Facial recognition, deep fakes, and the heart
Faces are tokens of our identity. Being seen is empowering; it is humanizing. Recognizing our faces at face value, on the other hand, is an act of power and potentially dehumanizing.
This is why facial recognition technology is so delicate. It’s been programmed with embedded bias and used to identify and classify millions of people without their consent. And it remains a highly controversial issue outside and inside the tech industry, as the recent debate over Google’s pushing out one of its leading AI ethicists, Timnit Gebru, shows.
How we see things is shaped by our beliefs, but seeing is no longer believing, as the rise of deep fake videos, made possible by machine learning, has shown us. Replacing an image or video with someone else’s likeness, deep fakes have gotten so proficient that it is increasingly hard to tell the difference between the manipulated content and the original source. Microsoft and other firms have developed AI that can detect deep fakes, but the use of these tools is not yet widespread, and technical challenges remain. And AI may be the wrong confidante anyway for telling us what’s true and what’s not.

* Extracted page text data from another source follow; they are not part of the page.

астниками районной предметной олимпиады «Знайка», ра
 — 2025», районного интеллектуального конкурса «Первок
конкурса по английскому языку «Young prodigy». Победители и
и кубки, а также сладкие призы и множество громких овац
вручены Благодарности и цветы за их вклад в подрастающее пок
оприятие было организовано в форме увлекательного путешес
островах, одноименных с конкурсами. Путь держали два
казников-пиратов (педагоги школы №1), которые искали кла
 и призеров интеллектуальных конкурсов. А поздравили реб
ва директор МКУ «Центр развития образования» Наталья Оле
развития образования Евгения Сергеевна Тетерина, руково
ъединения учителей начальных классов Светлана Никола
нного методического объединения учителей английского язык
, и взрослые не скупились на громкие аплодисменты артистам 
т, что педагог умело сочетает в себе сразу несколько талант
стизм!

I can’t help but think of Antoine de Saint-Exupery’s Little Prince and its most famous line: “It is only with the heart that one can see rightly; what is essential is invisible to the eye.” It is a line that has been quoted all too often, found its way onto millions of postcards and other trivia, and has been effectively rendered a cliché. But, like so many other seemingly trivial things, this year has reminded us of how true it is.
When it comes to recognition, we humans must continue to work on the one superpower that distinguishes us from machines: to see what only we can see.